The union prepared to strike. Meanwhile, over the summer, they filed unfair labor practice charges against the museum, which would give their strike some legal protection, and established a strike fund committee.
Members approved a one-day warning strike at their largest-ever meeting on August 30. On September 16, they walked out for the day and picketed the museum alongside community supporters.
The message came through loud and clear: members were done waiting. Previously management had refused the union’s request to extend bargaining sessions beyond three hours. But after the warning strike, management agreed to longer sessions and the two sides finally made progress, including on an anti-harassment policy, a top priority for the union.
“But when it came to the economic package,” Rizzo says, “they shut it down.” On raises, minimum wages, and health care, the museum refused to budge. A report from Philadelphia’s City Council estimated the union’s demands would cost the museum—which receives significant subsidies from the city—$300,000 a year. Compared to the CEO’s salary of $700,000, this was a paltry sum.
Striking The Premiere
Workers knew the museum was in a vulnerable position as it prepared to open the “Matisse in the 1930s” exhibit on October 20. The exhibition was an international collaboration years in the making, and the museum was banking on a big premiere.

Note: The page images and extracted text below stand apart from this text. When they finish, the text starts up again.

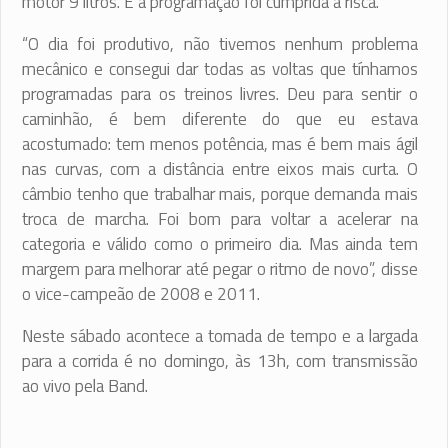
motor 9 litros. E a programação foi cumprida à risca.
“O dia foi produtivo, não tivemos nenhum problema
mecânico e consegui dar todas as voltas que tínhamos
programadas para os treinos livres. Deu para sentir o
caminhão, é bem diferente do que eu estava
acostumado: tem menos potência, mas é bem mais ágil
nas curvas, com a distância entre eixos mais curta. O
câmbio tenho que trabalhar mais, porque demanda mais
troca de marcha. Foi bom para voltar a acelerar na
categoria e válido como o primeiro dia. Mas ainda tem
margem para melhorar até pegar o ritmo de novo”, disse
o vice-campeão de 2008 e 2011.
Neste sábado acontece a tomada de tempo e a largada
para a corrida é no domingo, às 13h, com transmissão
ao vivo pela Band.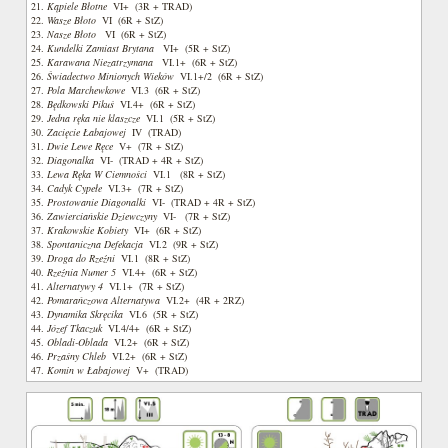
21.
Kąpiele Błotne
VI+ (3R + TRAD)
22.
Wasze Błoto
VI (6R + StZ)
23.
Nasze Błoto
VI (6R + StZ)
24.
Kundelki Zamiast Brytana
VI+ (5R + StZ)
25.
Karawana Niezatrzymana
VI.1+ (6R + StZ)
26.
Świadectwo Minionych Wieków
VI.1+/2 (6R + StZ)
27.
Pola Marchewkowe
VI.3 (6R + StZ)
28.
Będkowski Pikuś
VI.4+ (6R + StZ)
29.
Jedna ręka nie klaszcze
VI.1 (5R + StZ)
30.
Zacięcie Łabajowej
IV (TRAD)
31.
Dwie Lewe Ręce
V+ (7R + StZ)
32.
Diagonalka
VI- (TRAD + 4R + StZ)
33.
Lewa Ręka W Ciemności
VI.1 (8R + StZ)
34.
Cadyk Cypełe
VI.3+ (7R + StZ)
35.
Prostowanie Diagonalki
VI- (TRAD + 4R + StZ)
36.
Zawierciańskie Dziewczyny
VI- (7R + StZ)
37.
Krakowskie Kobiety
VI+ (6R + StZ)
38.
Spontaniczna Defekacja
VI.2 (9R + StZ)
39.
Droga do Rzeźni
VI.1 (8R + StZ)
40.
Rzeźnia Numer 5
VI.4+ (6R + StZ)
41.
Alternatywy 4
VI.1+ (7R + StZ)
42.
Pomarańczowa Alternatywa
VI.2+ (4R + 2RZ)
43.
Dynamika Skręcika
VI.6 (5R + StZ)
44.
Józef Tkaczuk
VI.4/4+ (6R + StZ)
45.
Obladi-Oblada
VI.2+ (6R + StZ)
46.
Przaśny Chleb
VI.2+ (6R + StZ)
47.
Komin w Łabajowej
V+ (TRAD)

Workers decided to seize their moment, walking out on an indefinite strike September 26. They set up picket lines at each open entrance.
Thirty members volunteered as strike captains, each responsible for communicating with a group of seven members to keep them plugged into each day’s picket.
The museum gave the strikers the silent treatment. Management revoked workers’ access to email and cut off communication with the union, canceling negotiations two weeks in a row.
Its only public acknowledgement of the strike was to announce the museum would stay open and the Matisse exhibit would open on time. When the museum’s Twitter account was overwhelmed with pro-union pushback, it shut down replies, inviting even more ridicule.
In contrast, the union invited the public to be a part of its strike. Members told their story in media interviews and a city council meeting. Local unions and the Democratic Socialists of America turned out to picket lines; local politicians spoke at rallies. Lee Saunders, the president of AFSCME, and Liz Shuler, the head of the AFL-CIO, came to Philly to show support.
This openness invited public backing and attracted vital resources—the strike fund was sustained by big gifts, like $25,000 from AFSCME’s Saunders, and small donations online. At the doors, some people intending to visit the museum would instead turn back and donate. This support allowed the union to increase strike pay from $80 to $100 a day and wait it out, calling the museum’s bluff.
No Contract, No Matisse!
After 18 days on strike and two canceled bargaining sessions, the union decided to escalate. The museum was set to host a high-profile VIP opening for the Matisse exhibition on October 15. Two days before, the union announced a simultaneous public rally with the slogan: “No contract, no Matisse!” The next day the museum agreed to the union’s full proposal.
The PMA workers re-entered the workplace with a new sense of shared purpose and strong friendships built on the picket line. “The union feels like a core to all of us,” says Bloom. A new social committee is meant to keep these bonds strong.
The union also formed an archive committee, tasked with collecting information about the campaign and strike. Members hope this material can assist workers elsewhere. Havlish said he and others received frequent texts from friends in other workplaces during the strike: “We’re watching you.”